濃度・オブ・ザ・リングBACK NUMBER
生中継、無料配信はあたり前!
格闘技大会成功の鍵はネットにあり。
text by
橋本宗洋Norihiro Hashimoto
photograph byGetty Images
posted2011/06/21 10:30
FacebookとYouTubeにより、ライブで無料配信された小見川道大(写真左)対ダレン・エルキンスの試合。小見川は敗れたものの、全世界の格闘技ファンへとその存在をアピールした
6月12日、日本の格闘技ファンの多くが、日曜日にもかかわらず朝7時には起床してパソコンを立ち上げていた。第1試合に小見川道大が登場する『UFC131』バンクーバー大会の生中継を見るためである。
小見川はダレン・エルキンスに判定負けを喫したものの、日曜の朝、起きぬけにカナダのビッグイベントをオンタイムで見られる幸せは誰もが感じたことだろう。
といっても、日本での放送権を持つWOWOWが生中継したわけではない。この大会の前座5試合は、FacebookとYouTubeで全世界に配信されたのである。もちろん無料配信だ。
「損して得取れ」。UFCのPPVビジネスを成功させた無料放送。
UFCのビジネスの基本はPPVである。最大150万件にも達する視聴契約が、UFCを世界最大の格闘技団体へと押し上げたのだ。だが(だからこそ、か)、一方で無料放送にも手を抜くことはない。
じつは、UFCがブレイクしたきっかけは無料放送だった。
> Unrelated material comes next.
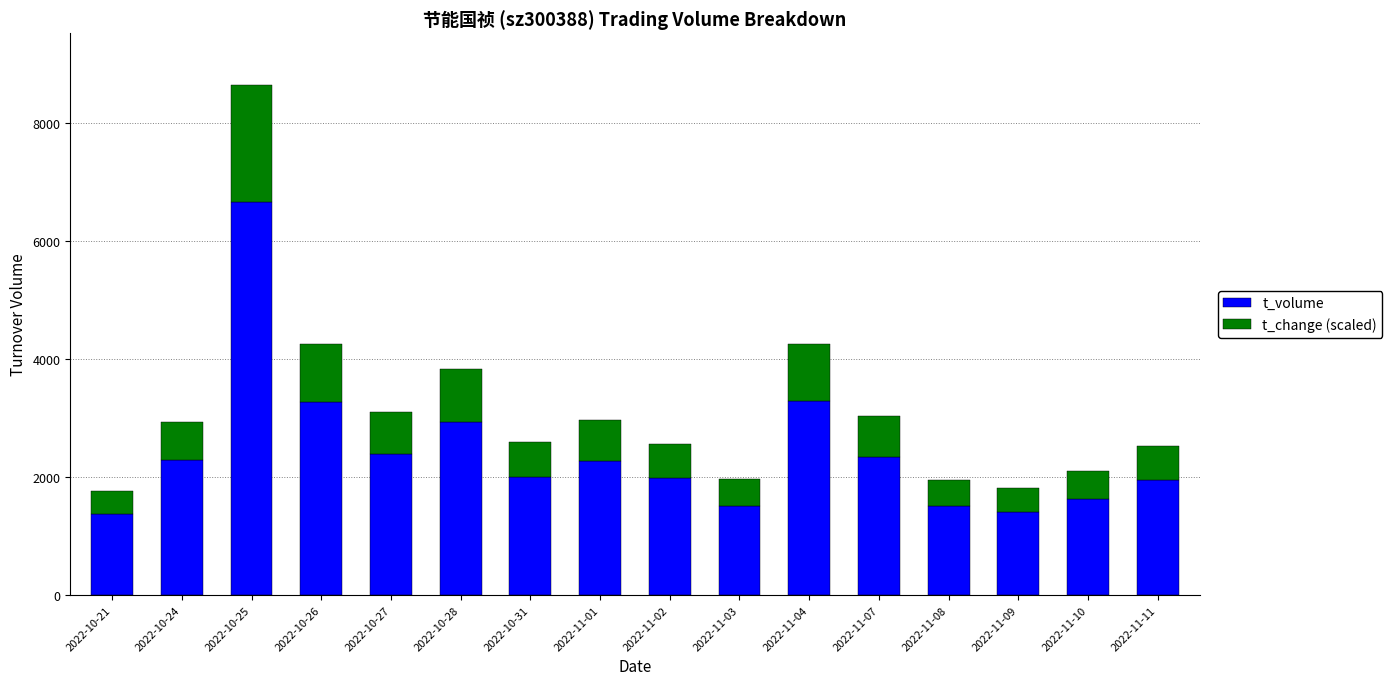

What is the lowest value of the t_volume series?

1380.0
追加料金なしで見ることができるケーブルチャンネル・スパイクTVで選手育成番組『THE ULTIMATE FIGHTER』を放送したことで、UFCとMMAというジャンルの知名度は飛躍的に向上したのだ。
無名選手たちが共同生活を送りながら、UFCとの契約をかけて練習と試合を繰り返すこの番組によって、MMAファイターのイメージは“倒れた相手を殴りつける荒くれ者”から一変した。親しみやすい陽気な人間もいればストイックな者もいる。厳しい練習で多様なスキルを身につけなければ勝つことはできない。つまりMMAファイターはケンカ屋ではなく、個性豊かなアスリートであることが認知されたのだ。そして彼らが上がるひのき舞台を見るために、人々はPPVを購入した。
さらにUFCは、同チャンネルで大会の前座試合をオンエアする。こうして盛り上げたうえで、PPVへと誘導するのである。今年に入ると、先述したようにFacebookやYouTubeを使った配信も開始した。